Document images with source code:
---*---

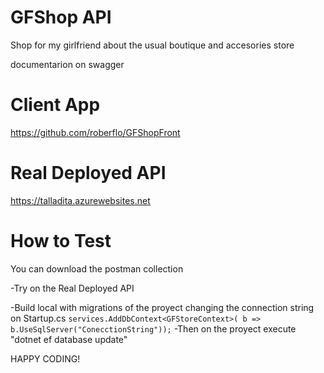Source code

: # GFShop API
Shop for my girlfriend about the usual boutique and accesories store

documentarion on swagger

#  Client App 
https://github.com/roberflo/GFShopFront

#  Real Deployed API 
https://talladita.azurewebsites.net


#  How to Test
You can download the postman collection 

-Try on the Real Deployed API 


-Build local with migrations of the proyect changing the connection string on Startup.cs
  `services.AddDbContext<GFStoreContext>(
                b => b.UseSqlServer("ConecctionString"));`
  -Then on the proyect execute "dotnet ef database update"
  
  
  HAPPY CODING!



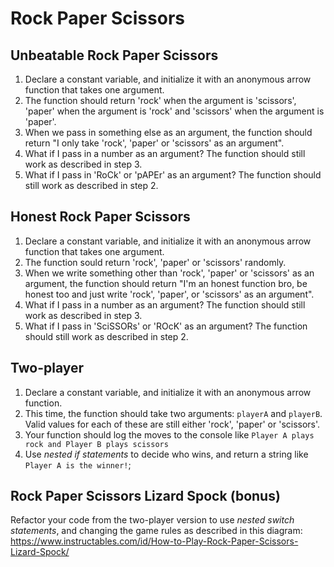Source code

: # Rock Paper Scissors

## Unbeatable Rock Paper Scissors

1. Declare a constant variable, and initialize it with an anonymous arrow function that takes one argument.
2. The function should return 'rock' when the argument is 'scissors', 'paper' when the argument is 'rock' and 'scissors' when the argument is 'paper'.
3. When we pass in something else as an argument, the function should return "I only take 'rock', 'paper' or 'scissors' as an argument".
4. What if I pass in a number as an argument? The function should still work as described in step 3.
5. What if I pass in 'RoCk' or 'pAPEr' as an argument? The function should still work as described in step 2.

## Honest Rock Paper Scissors

1. Declare a constant variable, and initialize it with an anonymous arrow function that takes one argument.
2. The function sould return 'rock', 'paper' or 'scissors' randomly.
3. When we write something other than 'rock', 'paper' or 'scissors' as an argument, the function should return "I'm an honest function bro, be honest too and just write 'rock', 'paper', or 'scissors' as an argument".
4. What if I pass in a number as an argument? The function should still work as described in step 3.
5. What if I pass in 'SciSSORs' or 'ROcK' as an argument?  The function should still work as described in step 2.

## Two-player

1. Declare a constant variable, and initialize it with an anonymous arrow function.
2. This time, the function should take two arguments: `playerA` and `playerB`. Valid values for each of these are still either 'rock', 'paper' or 'scissors'.
3. Your function should log the moves to the console like `Player A plays rock and Player B plays scissors`
4. Use _nested if statements_ to decide who wins, and return a string like `Player A is the winner!`;

## Rock Paper Scissors Lizard Spock (bonus)

Refactor your code from the two-player version to use _nested switch statements_, and changing the game rules as described in this diagram:
https://www.instructables.com/id/How-to-Play-Rock-Paper-Scissors-Lizard-Spock/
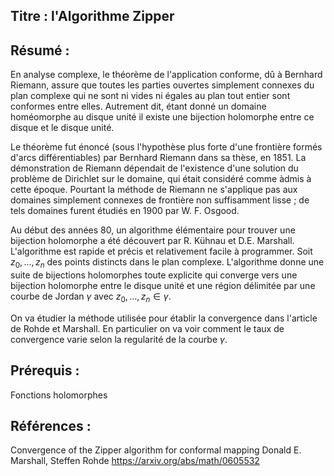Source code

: ## Titre : l'Algorithme Zipper

## Résumé :

En analyse complexe, le théorème de l'application conforme, dû à Bernhard Riemann, assure que toutes les parties ouvertes simplement connexes du plan complexe qui ne sont ni vides ni égales au plan tout entier sont conformes entre elles.
Autrement dit, étant donné un domaine homéomorphe au disque unité il existe une
bijection  holomorphe entre ce disque et le disque unité.


Le théorème fut énoncé (sous l'hypothèse plus forte d'une frontière formés d'arcs différentiables) par Bernhard Riemann dans sa thèse, en 1851. 
La démonstration de Riemann dépendait 
de l'existence d'une solution du problème de Dirichlet
sur le domaine,
qui était considéré comme àdmis à  cette époque.
Pourtant la méthode de Riemann ne s'applique pas aux domaines simplement connexes de frontière non suffisamment lisse ; de tels domaines furent étudiés en 1900 par W. F. Osgood.


Au début des années 80, un algorithme élémentaire pour  trouver une bijection holomorphe a été découvert par R. Kühnau et D.E. Marshall. 
L'algorithme est rapide et précis et relativement facile à programmer.
Soit 
$z_0, ..., z_n$
des points distincts dans le plan complexe. 
L'algorithme donne une suite de bijections holomorphes toute explicite
qui converge vers une bijection holomorphe entre le disque unité et une région délimitée par une courbe de Jordan $\gamma$ avec 
$z_0, ..., z_n \in \gamma$.

On va étudier la méthode utilisée pour établir la convergence dans l'article de Rohde et Marshall. En particulier on va voir comment le taux de convergence varie selon la regularité de la courbe $\gamma$. 

## Prérequis : 

Fonctions holomorphes

## Références :

Convergence of the Zipper algorithm for conformal mapping
Donald E. Marshall, Steffen Rohde https://arxiv.org/abs/math/0605532



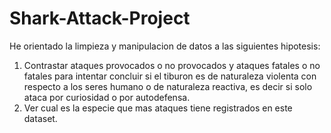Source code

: # Shark-Attack-Project

He orientado la limpieza y manipulacion de datos a las siguientes hipotesis:
1) Contrastar ataques provocados o no provocados y ataques fatales o no fatales para intentar concluir si el tiburon es de naturaleza violenta con respecto a los seres humano o de naturaleza reactiva, es decir si solo ataca por curiosidad o por autodefensa.
2) Ver cual es la especie que mas ataques tiene registrados en este dataset.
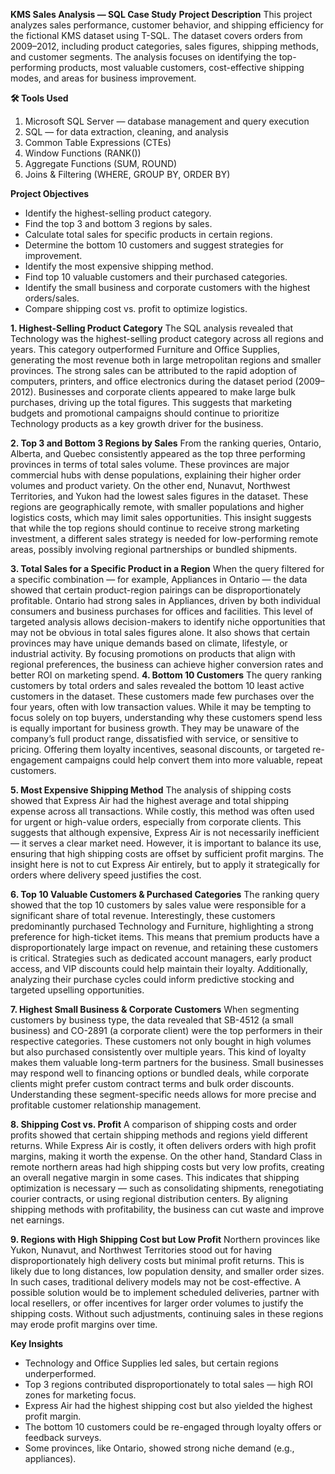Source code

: **KMS Sales Analysis — SQL Case Study**
**Project Description**
This project analyzes sales performance, customer behavior, and shipping efficiency for the fictional KMS dataset using T-SQL.
The dataset covers orders from 2009–2012, including product categories, sales figures, shipping methods, and customer segments.
The analysis focuses on identifying the top-performing products, most valuable customers, cost-effective shipping modes, and areas for business improvement.

**🛠 Tools Used**
1. Microsoft SQL Server — database management and query execution
2. SQL — for data extraction, cleaning, and analysis
3. Common Table Expressions (CTEs)
4. Window Functions (RANK())
5. Aggregate Functions (SUM, ROUND)
6. Joins & Filtering (WHERE, GROUP BY, ORDER BY)

**Project Objectives**
- Identify the highest-selling product category.
- Find the top 3 and bottom 3 regions by sales.
- Calculate total sales for specific products in certain regions.
- Determine the bottom 10 customers and suggest strategies for improvement.
- Identify the most expensive shipping method.
- Find top 10 valuable customers and their purchased categories.
- Identify the small business and corporate customers with the highest orders/sales.
- Compare shipping cost vs. profit to optimize logistics.

**1️. Highest-Selling Product Category**
The SQL analysis revealed that Technology was the highest-selling product category across all regions and years. This category outperformed Furniture and Office Supplies, generating the most revenue both in large metropolitan regions and smaller provinces. The strong sales can be attributed to the rapid adoption of computers, printers, and office electronics during the dataset period (2009–2012). Businesses and corporate clients appeared to make large bulk purchases, driving up the total figures. This suggests that marketing budgets and promotional campaigns should continue to prioritize Technology products as a key growth driver for the business.

**2. Top 3 and Bottom 3 Regions by Sales**
From the ranking queries, Ontario, Alberta, and Quebec consistently appeared as the top three performing provinces in terms of total sales volume. These provinces are major commercial hubs with dense populations, explaining their higher order volumes and product variety. On the other end, Nunavut, Northwest Territories, and Yukon had the lowest sales figures in the dataset. These regions are geographically remote, with smaller populations and higher logistics costs, which may limit sales opportunities. This insight suggests that while the top regions should continue to receive strong marketing investment, a different sales strategy is needed for low-performing remote areas, possibly involving regional partnerships or bundled shipments.

**3. Total Sales for a Specific Product in a Region**
When the query filtered for a specific combination — for example, Appliances in Ontario — the data showed that certain product-region pairings can be disproportionately profitable. Ontario had strong sales in Appliances, driven by both individual consumers and business purchases for offices and facilities. This level of targeted analysis allows decision-makers to identify niche opportunities that may not be obvious in total sales figures alone. It also shows that certain provinces may have unique demands based on climate, lifestyle, or industrial activity. By focusing promotions on products that align with regional preferences, the business can achieve higher conversion rates and better ROI on marketing spend.
**4. Bottom 10 Customers**
The query ranking customers by total orders and sales revealed the bottom 10 least active customers in the dataset. These customers made few purchases over the four years, often with low transaction values. While it may be tempting to focus solely on top buyers, understanding why these customers spend less is equally important for business growth. They may be unaware of the company’s full product range, dissatisfied with service, or sensitive to pricing. Offering them loyalty incentives, seasonal discounts, or targeted re-engagement campaigns could help convert them into more valuable, repeat customers.

**5. Most Expensive Shipping Method**
The analysis of shipping costs showed that Express Air had the highest average and total shipping expense across all transactions. While costly, this method was often used for urgent or high-value orders, especially from corporate clients. This suggests that although expensive, Express Air is not necessarily inefficient — it serves a clear market need. However, it is important to balance its use, ensuring that high shipping costs are offset by sufficient profit margins. The insight here is not to cut Express Air entirely, but to apply it strategically for orders where delivery speed justifies the cost.

**6. Top 10 Valuable Customers & Purchased Categories**
The ranking query showed that the top 10 customers by sales value were responsible for a significant share of total revenue. Interestingly, these customers predominantly purchased Technology and Furniture, highlighting a strong preference for high-ticket items. This means that premium products have a disproportionately large impact on revenue, and retaining these customers is critical. Strategies such as dedicated account managers, early product access, and VIP discounts could help maintain their loyalty. Additionally, analyzing their purchase cycles could inform predictive stocking and targeted upselling opportunities.

**7. Highest Small Business & Corporate Customers**
When segmenting customers by business type, the data revealed that SB-4512 (a small business) and CO-2891 (a corporate client) were the top performers in their respective categories. These customers not only bought in high volumes but also purchased consistently over multiple years. This kind of loyalty makes them valuable long-term partners for the business. Small businesses may respond well to financing options or bundled deals, while corporate clients might prefer custom contract terms and bulk order discounts. Understanding these segment-specific needs allows for more precise and profitable customer relationship management.

**8. Shipping Cost vs. Profit**
A comparison of shipping costs and order profits showed that certain shipping methods and regions yield different returns. While Express Air is costly, it often delivers orders with high profit margins, making it worth the expense. On the other hand, Standard Class in remote northern areas had high shipping costs but very low profits, creating an overall negative margin in some cases. This indicates that shipping optimization is necessary — such as consolidating shipments, renegotiating courier contracts, or using regional distribution centers. By aligning shipping methods with profitability, the business can cut waste and improve net earnings.

**9. Regions with High Shipping Cost but Low Profit**
Northern provinces like Yukon, Nunavut, and Northwest Territories stood out for having disproportionately high delivery costs but minimal profit returns. This is likely due to long distances, low population density, and smaller order sizes. In such cases, traditional delivery models may not be cost-effective. A possible solution would be to implement scheduled deliveries, partner with local resellers, or offer incentives for larger order volumes to justify the shipping costs. Without such adjustments, continuing sales in these regions may erode profit margins over time.

**Key Insights**
- Technology and Office Supplies led sales, but certain regions underperformed.
- Top 3 regions contributed disproportionately to total sales — high ROI zones for marketing focus.
- Express Air had the highest shipping cost but also yielded the highest profit margin.
- The bottom 10 customers could be re-engaged through loyalty offers or feedback surveys.
- Some provinces, like Ontario, showed strong niche demand (e.g., appliances).

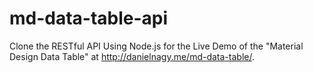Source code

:# md-data-table-api
Clone the RESTful API Using Node.js for the Live Demo of the "Material Design Data Table" at http://danielnagy.me/md-data-table/.
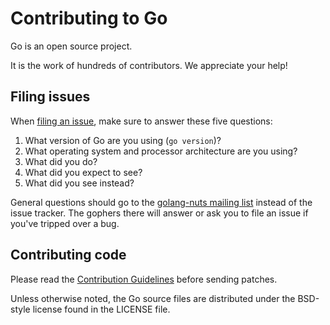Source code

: # Contributing to Go

Go is an open source project.

It is the work of hundreds of contributors. We appreciate your help!

## Filing issues

When [filing an issue](https/golang.org/issue/new), make sure to answer these five questions:

1. What version of Go are you using (`go version`)?
2. What operating system and processor architecture are you using?
3. What did you do?
4. What did you expect to see?
5. What did you see instead?

General questions should go to the [golang-nuts mailing list](https/groups.google.com/group/golang-nuts) instead of the issue tracker.
The gophers there will answer or ask you to file an issue if you've tripped over a bug.

## Contributing code

Please read the [Contribution Guidelines](https/golang.org/doc/contribute.html)
before sending patches.

Unless otherwise noted, the Go source files are distributed under
the BSD-style license found in the LICENSE file.
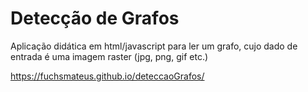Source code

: # Detecção de Grafos

Aplicação didática em html/javascript para ler um grafo, cujo dado de entrada é uma
imagem raster (jpg, png, gif etc.)

https://fuchsmateus.github.io/deteccaoGrafos/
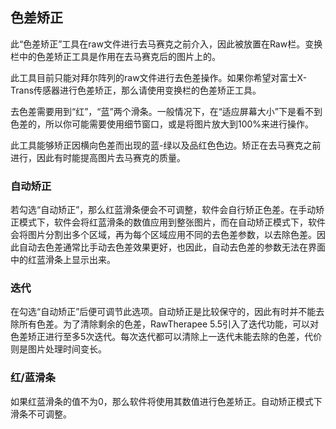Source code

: ## 色差矫正

此“色差矫正”工具在raw文件进行去马赛克之前介入，因此被放置在Raw栏。变换栏中的色差矫正工具是作用在去马赛克后的图片上的。



此工具目前只能对拜尔阵列的raw文件进行去色差操作。如果你希望对富士X-Trans传感器进行色差矫正，那么请使用变换栏的色差矫正工具。



去色差需要用到“红”，“蓝”两个滑条。一般情况下，在“适应屏幕大小”下是看不到色差的，所以你可能需要使用细节窗口，或是将图片放大到100%来进行操作。



此工具能够矫正因横向色差而出现的蓝-绿以及品红色色边。矫正在去马赛克之前进行，因此有时能提高图片去马赛克的质量。



### 自动矫正

若勾选“自动矫正”，那么红蓝滑条便会不可调整，软件会自行矫正色差。在手动矫正模式下，软件会将红蓝滑条的数值应用到整张图片，而在自动矫正模式下，软件会将图片分割出多个区域，再为每个区域应用不同的去色差参数，以去除色差。因此自动去色差通常比手动去色差效果更好，也因此，自动去色差的参数无法在界面中的红蓝滑条上显示出来。



### 迭代

在勾选“自动矫正”后便可调节此选项。自动矫正是比较保守的，因此有时并不能去除所有色差。为了清除剩余的色差，RawTherapee 5.5引入了迭代功能，可以对色差矫正进行至多5次迭代。每次迭代都可以清除上一迭代未能去除的色差，代价则是图片处理时间变长。



### 红/蓝滑条

如果红蓝滑条的值不为0，那么软件将使用其数值进行色差矫正。自动矫正模式下滑条不可调整。


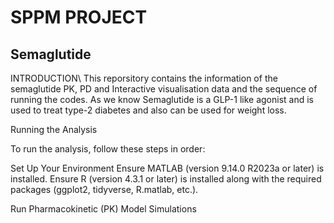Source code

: # SPPM PROJECT 
## Semaglutide
INTRODUCTION\ 
This reporsitory contains the information of the semaglutide PK, PD and Interactive visualisation data and the sequence of running the codes. As we know Semaglutide is a GLP-1 like agonist and is used to treat type-2 diabetes and also can be used for weight loss.

Running the Analysis

To run the analysis, follow these steps in order:

Set Up Your Environment
Ensure MATLAB (version 9.14.0 R2023a or later) is installed.
Ensure R (version 4.3.1 or later) is installed along with the required packages (ggplot2, tidyverse, R.matlab, etc.).

Run Pharmacokinetic (PK) Model Simulations

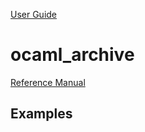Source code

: [User Guide](index.md)

# ocaml_archive

[Reference Manual](../refman/rules_ocaml.md#ocaml_archive)

## <a name="examples">Examples</a>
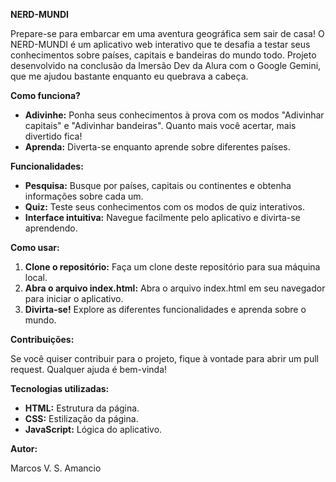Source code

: **NERD-MUNDI**

Prepare-se para embarcar em uma aventura geográfica sem sair de casa! O NERD-MUNDI é um aplicativo web interativo que te desafia a testar seus conhecimentos sobre países, capitais e bandeiras do mundo todo.
Projeto desenvolvido na conclusão da Imersão Dev da Alura com o Google Gemini, que me ajudou bastante enquanto eu quebrava a cabeça.

**Como funciona?**

* **Adivinhe:** Ponha seus conhecimentos à prova com os modos "Adivinhar capitais" e "Adivinhar bandeiras". Quanto mais você acertar, mais divertido fica!
* **Aprenda:** Diverta-se enquanto aprende sobre diferentes países.

**Funcionalidades:**

* **Pesquisa:** Busque por países, capitais ou continentes e obtenha informações sobre cada um.
* **Quiz:** Teste seus conhecimentos com os modos de quiz interativos.
* **Interface intuitiva:** Navegue facilmente pelo aplicativo e divirta-se aprendendo.

**Como usar:**

1. **Clone o repositório:** Faça um clone deste repositório para sua máquina local.
2. **Abra o arquivo index.html:** Abra o arquivo index.html em seu navegador para iniciar o aplicativo.
3. **Divirta-se!** Explore as diferentes funcionalidades e aprenda sobre o mundo.

**Contribuições:**

Se você quiser contribuir para o projeto, fique à vontade para abrir um pull request. Qualquer ajuda é bem-vinda!

**Tecnologias utilizadas:**

* **HTML:** Estrutura da página.
* **CSS:** Estilização da página.
* **JavaScript:** Lógica do aplicativo.

**Autor:**

Marcos V. S. Amancio
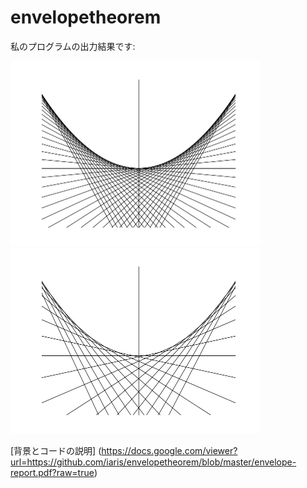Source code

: envelopetheorem
===============
私のプログラムの出力結果です:

<img src="envelope0.png" alt="envelope0" width="400"/>
<img src="envelope1.png" alt="envelope1" width="400"/>

[背景とコードの説明]
(https://docs.google.com/viewer?url=https://github.com/iaris/envelopetheorem/blob/master/envelope-report.pdf?raw=true)
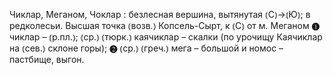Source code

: ---
---

Чиклар, Меганом, Чоклар
: безлесная вершина, вытянутая ⦅С⦆→⦅Ю⦆; в редколесьи. Высшая точка ⦅возв.⦆ Копсель-Сырт, к ⦅С⦆ от м. Меганом ❶ чиклар – ⦅р.пл.⦆; ⦅ср.⦆ ⦅тюрк.⦆ каячиклар – скалки (по урочищу Каячиклар на ⦅сев.⦆ склоне горы); ❷ ⦅ср.⦆ ⦅греч.⦆ мега – большой и номос – пастбище, выгон.
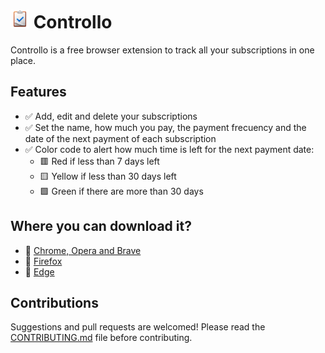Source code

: # <img src="./assets/icon.png" width="30" height="30"> Controllo

Controllo is a free browser extension to track all your subscriptions in one place.

## Features

- ✅ Add, edit and delete your subscriptions
- ✅ Set the name, how much you pay, the payment frecuency and the date of the next payment of each subscription
- ✅ Color code to alert how much time is left for the next payment date:
  - 🟥 Red if less than 7 days left
  - 🟨 Yellow if less than 30 days left
  - 🟩 Green if there are more than 30 days

## Where you can download it?

- 🎁 [Chrome, Opera and Brave](https://chrome.google.com/webstore/detail/controllo/bodddijlpmhpjplaajoigmejoglnjhif)
- 🎁 [Firefox](https://addons.mozilla.org/es/firefox/addon/controllo/)
- 🎁 [Edge](https://microsoftedge.microsoft.com/addons/detail/controllo/hepodmbgelammobllblgaindjhahghgj)

## Contributions

Suggestions and pull requests are welcomed! Please read the [CONTRIBUTING.md](https://github.com/dlcastillop/controllo/blob/main/CONTRIBUTING.md) file before contributing.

---*---

Instruction: After dropping the pictures, reproduce exactly the lines from the first line of the entries through the line containing "2. The function sould", both included.

Output of the exercise:
Source code

: # GFShop API
Shop for my girlfriend about the usual boutique and accesories store

documentarion on swagger

#  Client App 
https://github.com/roberflo/GFShopFront

#  Real Deployed API 
https://talladita.azurewebsites.net


#  How to Test
You can download the postman collection 

-Try on the Real Deployed API 


-Build local with migrations of the proyect changing the connection string on Startup.cs
  `services.AddDbContext<GFStoreContext>(
                b => b.UseSqlServer("ConecctionString"));`
  -Then on the proyect execute "dotnet ef database update"
  
  
  HAPPY CODING!



Source code

: # Rock Paper Scissors

## Unbeatable Rock Paper Scissors

1. Declare a constant variable, and initialize it with an anonymous arrow function that takes one argument.
2. The function should return 'rock' when the argument is 'scissors', 'paper' when the argument is 'rock' and 'scissors' when the argument is 'paper'.
3. When we pass in something else as an argument, the function should return "I only take 'rock', 'paper' or 'scissors' as an argument".
4. What if I pass in a number as an argument? The function should still work as described in step 3.
5. What if I pass in 'RoCk' or 'pAPEr' as an argument? The function should still work as described in step 2.

## Honest Rock Paper Scissors

1. Declare a constant variable, and initialize it with an anonymous arrow function that takes one argument.
2. The function sould return 'rock', 'paper' or 'scissors' randomly.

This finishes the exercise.